6. It consciously guarded against the creation of an unwieldy bureaucratic structure.
Source: http://www.fao.org/docrep/W5973E/w5973e0b.htm
6.2.3 franchising
Franchising is basically a specialized form of licensing in which the franchiser not only sells
intangible property (normally a trademark) to the franchisee, but also insists that the franchisee
agree to abide by strict rules as how it does business. The franchiser will also often assist the
franchisee to run the business on an ongoing basis.
While licensing works well for manufacturers, franchising is often suited to the global expansion
efforts of service and retailing.
The franchisor provided the following services to the franchisee:
1. Trade marks,
2. Operating system,
3. Product reputations,
4. Continuous support systems like advertising, employee training, reservation services,
quality assurance programmes etc.
advantages of franchising
Franchising has much the same advantages as licensing. The franchisee bears most of the costs
and risks of establishing foreign locations; the franchiser has to expend only the resource to
recruit, train, and support franchisees. Thus using a franchising strategy, a service firm can build
a global presence quickly and at a relatively low cost and risk, as McDonald’s has.

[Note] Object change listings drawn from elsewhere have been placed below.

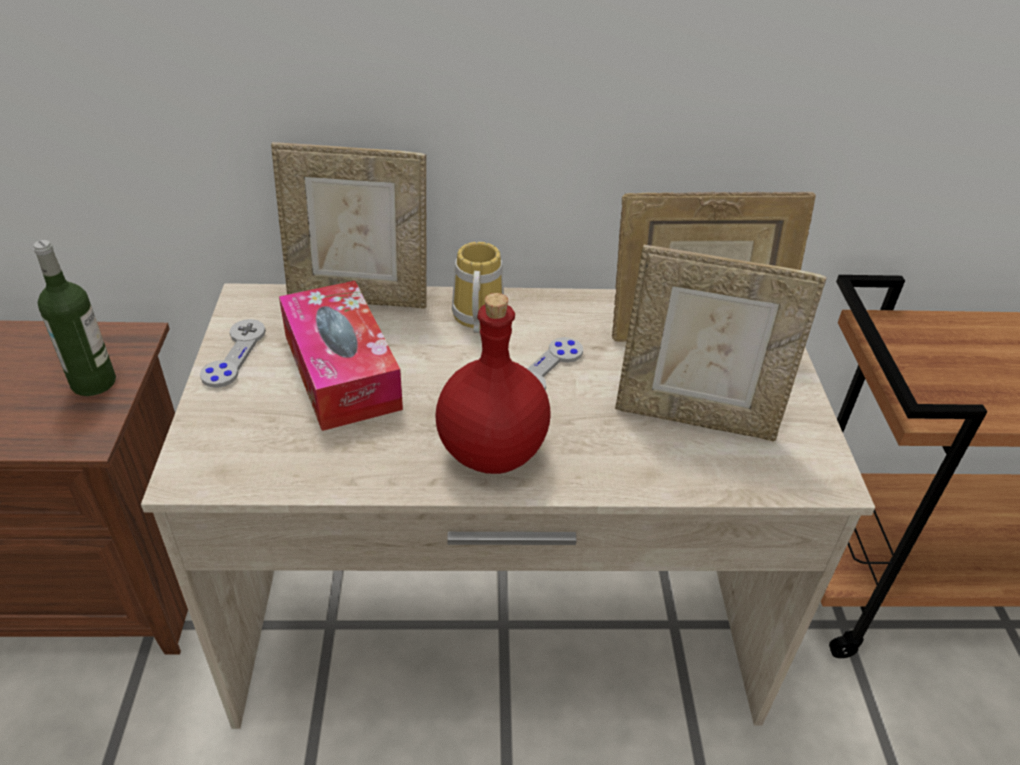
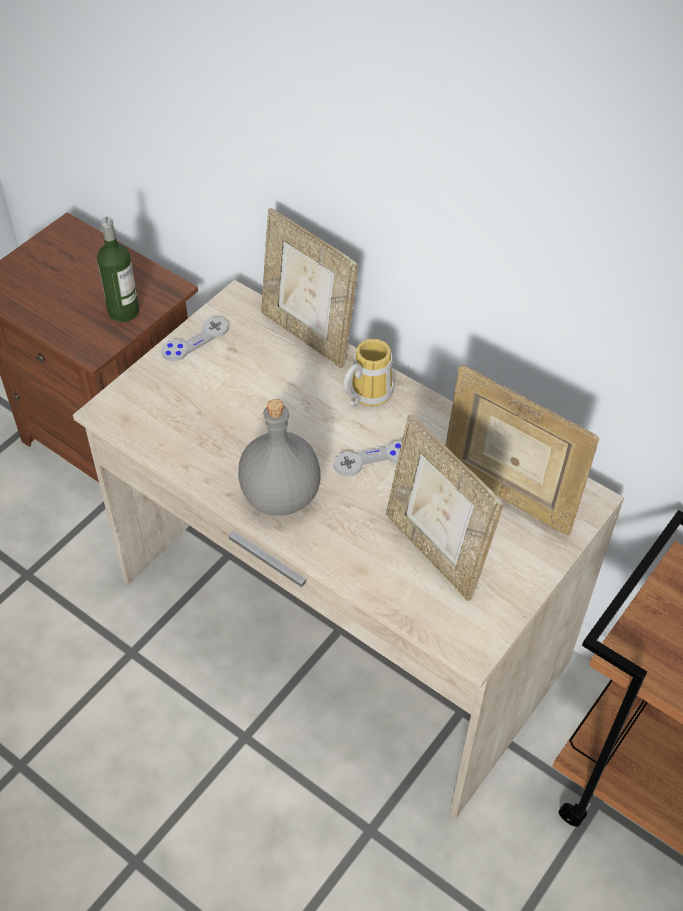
camera: 40 degrees right, 10 degrees up
(341, 371) = (245, 388): tissue box -> none
(490, 453) = (279, 496): red bottle -> grey bottle

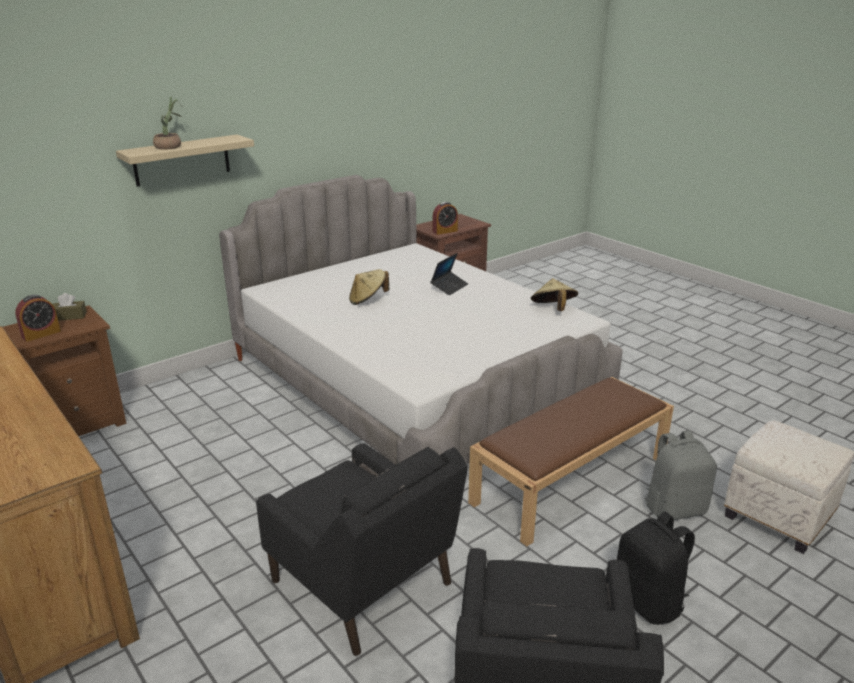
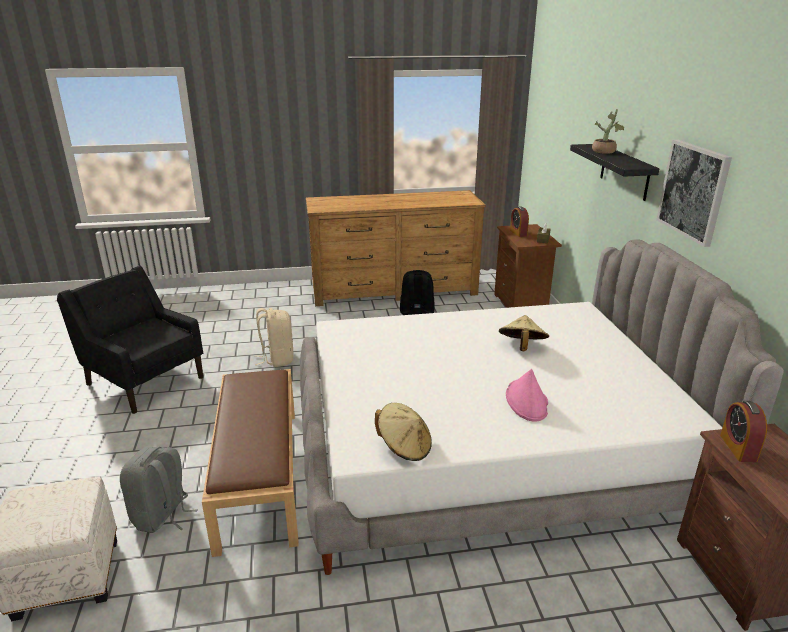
camera: 120 degrees right, 0 degrees up
(182, 160) = (624, 171): beige shelf -> black shelf
(287, 134) = (693, 191): none -> picture
(362, 584) = (277, 359): black armchair -> beige backpack
(449, 287) = (527, 401): laptop -> pink hat
(648, 601) = (130, 445): black backpack -> black backpack (416, 314)

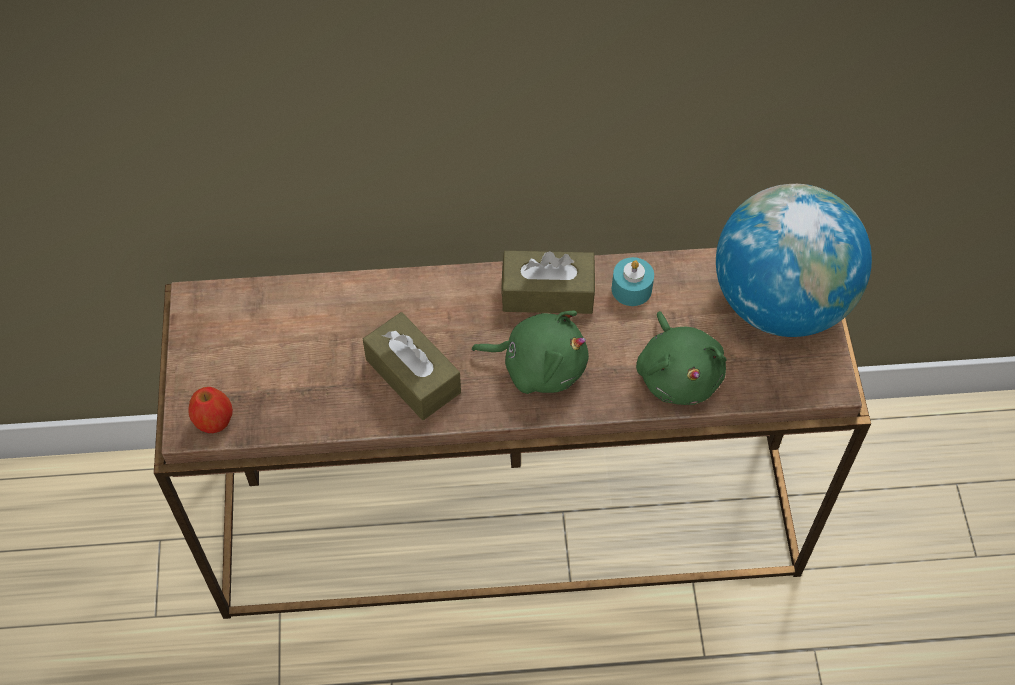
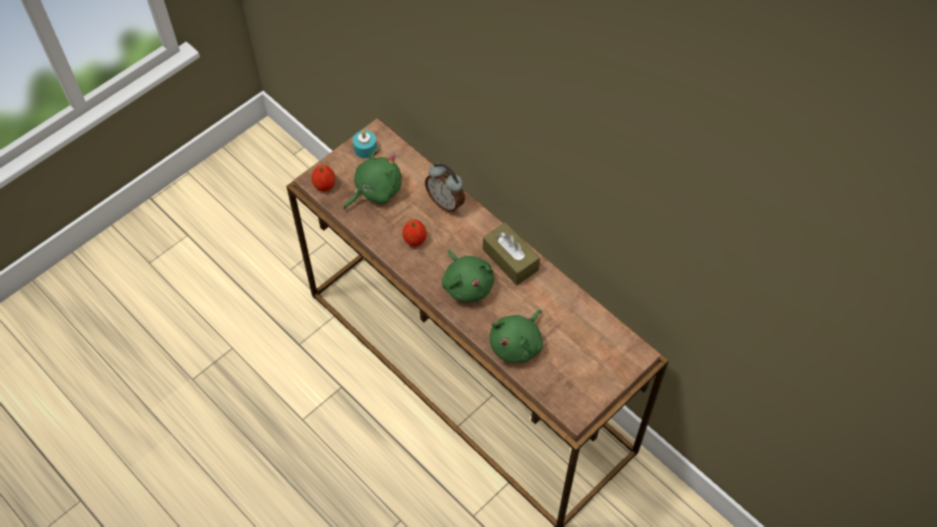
camera: 50 degrees right, 0 degrees up
(287, 366) = (375, 190): none -> green plush toy
(390, 300) = (446, 202): none -> alarm clock
(413, 376) = (415, 240): brown tissue box -> apple
(631, 289) = (547, 292): turquoise candle -> turquoise candle (365, 149)
(779, 302) = (602, 360): globe -> none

Disadvantages of franchising
The big problem a franchiser faces is maintaining quality control; foreign franchisees do not
always exhibit strong commitment to consistency and standardization, perhaps because the local
culture does not stress or put much value on the same kinds of quality concerns.
Example: McDonald’s, Tricon Global Restaurants (the parent of Pizza Hut, Kentucky
Fried Chicken, and Taco Bell), and Hilton Hotels have all used franchising to build a presence in
foreign markets.
self assessment
Fill in the blanks:
1. Exporting may help a firm achieve …………………. and ………………….
2. …………………. projects are a way of earning great economic returns from the assets.
3. The optimal entry mode for the firms depends to some degree on the nature of their
………………….
4. …………………. barriers can make exporting uneconomical.
5. …………………. is often used when a firm wishes to participate in a foreign market but is
prohibited from doing so by barriers to investment.